•34•
‘Ik stel het op prijs dat u me op zo’n korte termijn kon ontvangen, meneer Pemberton.’
‘John, noemt u me toch John, meneer Conklin.’ Pemberton schudde de hand van de andere man en ze gingen aan een kleine vergadertafel in Pembertons makelaarskantoor zitten.
‘Ik heet Harry,’ zei de andere man.
‘Wel, door de telefoon zei je dat je geïnteresseerd was in een huis, maar je zei niet in welke omgeving of op welk prijsniveau.’
Zonder die indruk te wekken keek Pemberton aandachtig naar Harry Conklin. Waarschijnlijk in de zestig, dure kleding, zelfverzekerde houding, iemand die van de goede dingen in het leven hield. Pemberton maakte een snelle berekening van zijn potentiële commissie.
‘Je bent mij aanbevolen. Ik begrijp dat je je in de bovenkant van de huizenmarkt hier specialiseert,’ zei Conklin.

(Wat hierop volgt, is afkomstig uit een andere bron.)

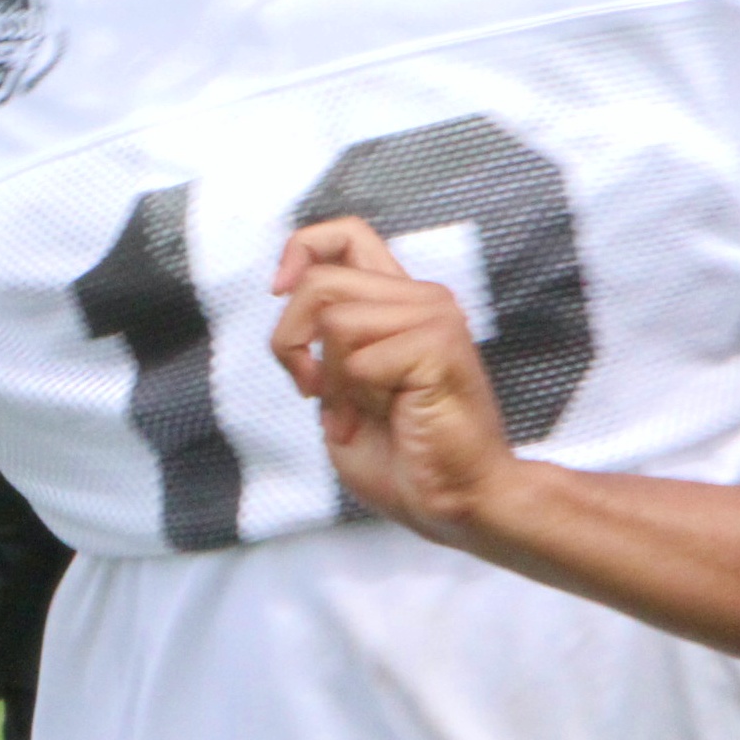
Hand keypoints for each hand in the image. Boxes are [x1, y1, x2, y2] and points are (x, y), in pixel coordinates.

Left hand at [269, 217, 517, 539]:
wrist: (458, 504)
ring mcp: (435, 317)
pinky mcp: (439, 346)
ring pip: (335, 321)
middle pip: (320, 281)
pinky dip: (354, 400)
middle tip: (313, 391)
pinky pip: (358, 359)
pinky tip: (383, 422)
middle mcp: (421, 299)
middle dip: (291, 342)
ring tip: (360, 416)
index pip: (348, 235)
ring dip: (332, 382)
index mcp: (400, 302)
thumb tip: (291, 293)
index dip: (302, 250)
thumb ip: (323, 340)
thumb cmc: (404, 458)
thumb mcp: (341, 388)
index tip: (280, 292)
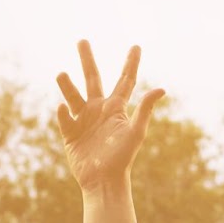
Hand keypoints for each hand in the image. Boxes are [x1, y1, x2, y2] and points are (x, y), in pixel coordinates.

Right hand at [56, 40, 164, 191]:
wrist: (103, 181)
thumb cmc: (122, 158)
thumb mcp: (135, 132)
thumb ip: (144, 109)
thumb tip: (161, 89)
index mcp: (116, 108)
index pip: (125, 81)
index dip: (131, 63)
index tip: (136, 46)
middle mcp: (99, 110)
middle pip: (92, 79)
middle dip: (87, 60)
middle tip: (82, 40)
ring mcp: (83, 121)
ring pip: (73, 96)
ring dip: (67, 85)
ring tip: (61, 74)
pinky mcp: (70, 134)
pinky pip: (65, 120)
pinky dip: (63, 114)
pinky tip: (62, 107)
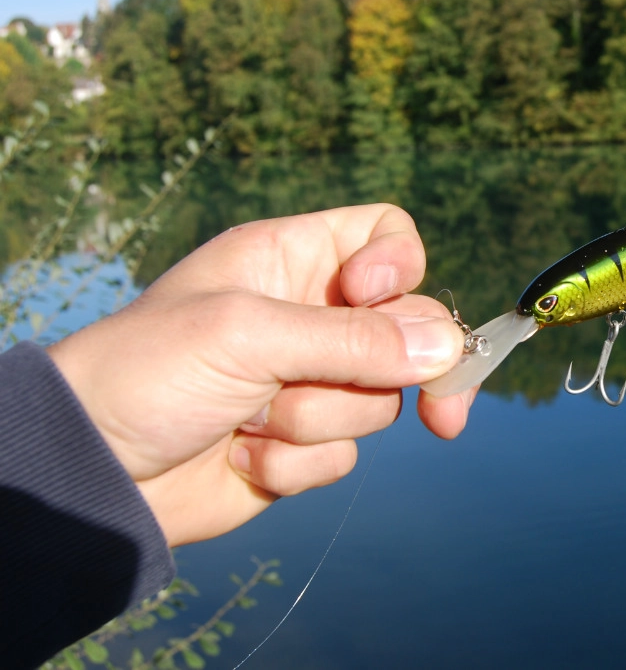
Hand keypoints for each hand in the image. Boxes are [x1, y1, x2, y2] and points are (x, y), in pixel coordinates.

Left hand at [47, 204, 475, 546]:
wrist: (94, 469)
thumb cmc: (150, 372)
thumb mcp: (249, 335)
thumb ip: (353, 339)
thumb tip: (450, 348)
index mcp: (293, 260)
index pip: (386, 237)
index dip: (400, 266)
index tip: (379, 296)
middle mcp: (311, 315)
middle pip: (408, 328)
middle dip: (399, 369)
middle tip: (441, 414)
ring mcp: (310, 381)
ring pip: (378, 400)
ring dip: (316, 419)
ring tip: (249, 419)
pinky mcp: (302, 444)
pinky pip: (342, 455)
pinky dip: (294, 463)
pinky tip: (239, 455)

‘Dat klopt. Ik ben hier geboren en getogen. Ik ken iedereen en elk perceel dat de moeite waard is. Aan welk prijsniveau had je gedacht? Het hoogste?’

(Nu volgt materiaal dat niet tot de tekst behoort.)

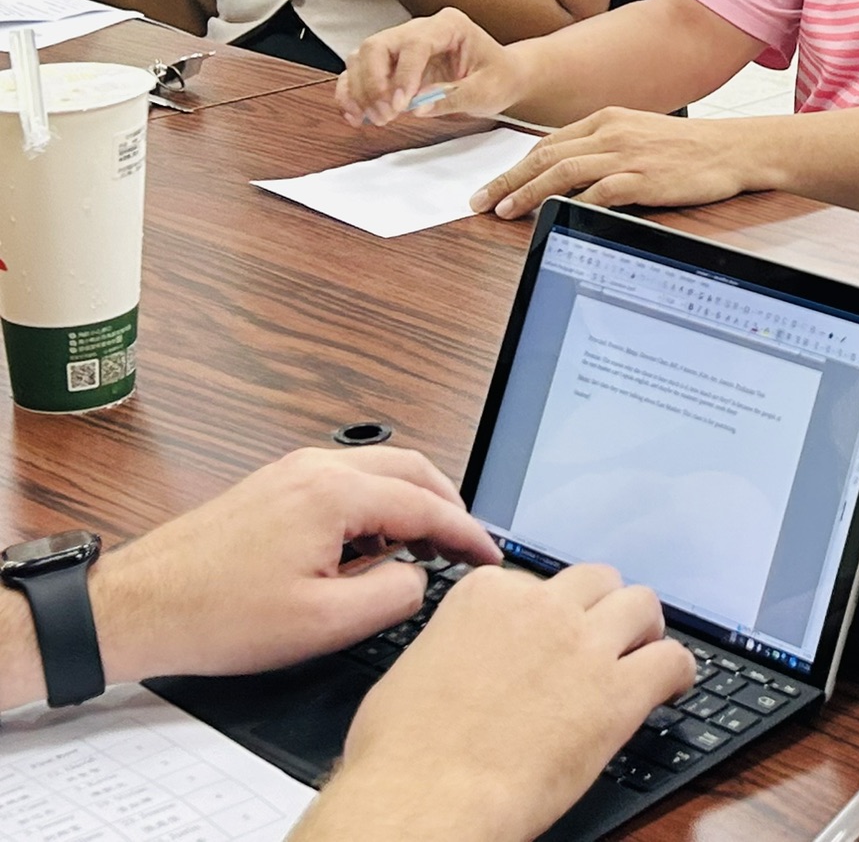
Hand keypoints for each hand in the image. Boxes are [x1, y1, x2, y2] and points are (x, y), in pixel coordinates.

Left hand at [89, 447, 500, 686]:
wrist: (135, 608)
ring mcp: (292, 471)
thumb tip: (420, 577)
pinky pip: (346, 480)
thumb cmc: (214, 616)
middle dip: (447, 506)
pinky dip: (377, 503)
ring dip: (412, 502)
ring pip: (380, 470)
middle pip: (412, 469)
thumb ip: (393, 595)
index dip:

Conklin keek hem vriendelijk aan. ‘Laat me je iets over mezelf vertellen. Ik verdien mijn geld op Wall Street, en dat doe ik erg goed, al zeg ik het zelf. Maar het is ook een spel van jonge mannen en ik ben geen jonge man meer. Ik heb mijn fortuin gemaakt, en dat is aanzienlijk. Ik heb een penthouse in Manhattan, een flat in Rio, een huis op Fisher Island in Florida en een landgoed bij Londen. Maar ik wil nu graag uit New York weg en een veel eenvoudiger leven leiden. En een mooiere omgeving dan deze kan ik niet vinden.’

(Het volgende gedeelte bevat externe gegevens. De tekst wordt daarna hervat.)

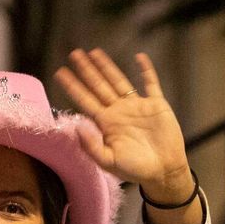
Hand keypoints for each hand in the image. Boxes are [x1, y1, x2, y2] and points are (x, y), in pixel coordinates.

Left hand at [53, 49, 191, 200]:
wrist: (163, 171)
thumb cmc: (136, 169)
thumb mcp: (109, 162)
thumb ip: (92, 146)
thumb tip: (77, 126)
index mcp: (106, 124)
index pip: (85, 100)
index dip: (73, 86)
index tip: (60, 72)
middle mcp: (119, 111)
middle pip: (99, 86)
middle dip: (86, 70)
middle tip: (74, 53)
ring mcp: (137, 106)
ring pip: (119, 81)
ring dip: (107, 66)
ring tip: (94, 52)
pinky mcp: (156, 104)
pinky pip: (150, 83)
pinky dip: (146, 70)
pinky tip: (139, 56)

‘Je hebt volkomen gelijk,’ viel Pemberton hem bij.
‘Nou, ik ontvang nogal veel mensen, dus het zou een vrij groot huis moeten zijn. Maar ik wil ook privacy. Iets wat oud en stijlvol is, maar wel opgeknapt. Ik houd van oude dingen, maar niet van oude waterleidingbuizen, begrijp je?’
‘Volkomen.’
‘Nu, ik neem aan dat hier verschillende huizen zijn die aan die eisen voldoen.’
‘Die zijn er. Absoluut,’ zei Pemberton opgewonden.
‘Maar weet je, ik heb er één op het oog. Een huis waarover ik van mijn vader heb gehoord. Hij zat ook in de effectenhandel. In de jaren twintig. Maakte een fortuin en had het geluk dat hij eruitstapte voor de crash. Hij kwam hier vaak en logeerde dan bij een goede vriend van hem die ook in de effectenhandel zat. Mijn vader, God hebbe zijn ziel, vond het daar prachtig, en het leek me wel passend dat zijn zoon het huis kocht en er ging wonen.’
‘Wat een inspirerend idee. Dat maakt mijn werk in elk geval veel gemakkelijker. Weet je de naam van het huis?’ Pembertons glimlach werd steeds breder.
‘Wicken’s Hunt.’
Pembertons glimlach was gauw verdwenen.
‘O.’ Hij likte over zijn lippen en maakte een klakkend geluid met zijn tong tegen zijn tanden. ‘Wicken’s Hunt,’ herhaalde hij somber.
‘Wat is er? Is het afgebrand of zoiets?’
‘Nee, nee. Het is een mooi landhuis, schitterend gerestaureerd.’ Pemberton slaakte een diepe zucht. ‘Jammer genoeg is het niet meer op de markt.’
‘Dat weet je zeker?’ Conklin klonk sceptisch.
‘Ik weet het zeker. Ik was de makelaar van de verkoper.’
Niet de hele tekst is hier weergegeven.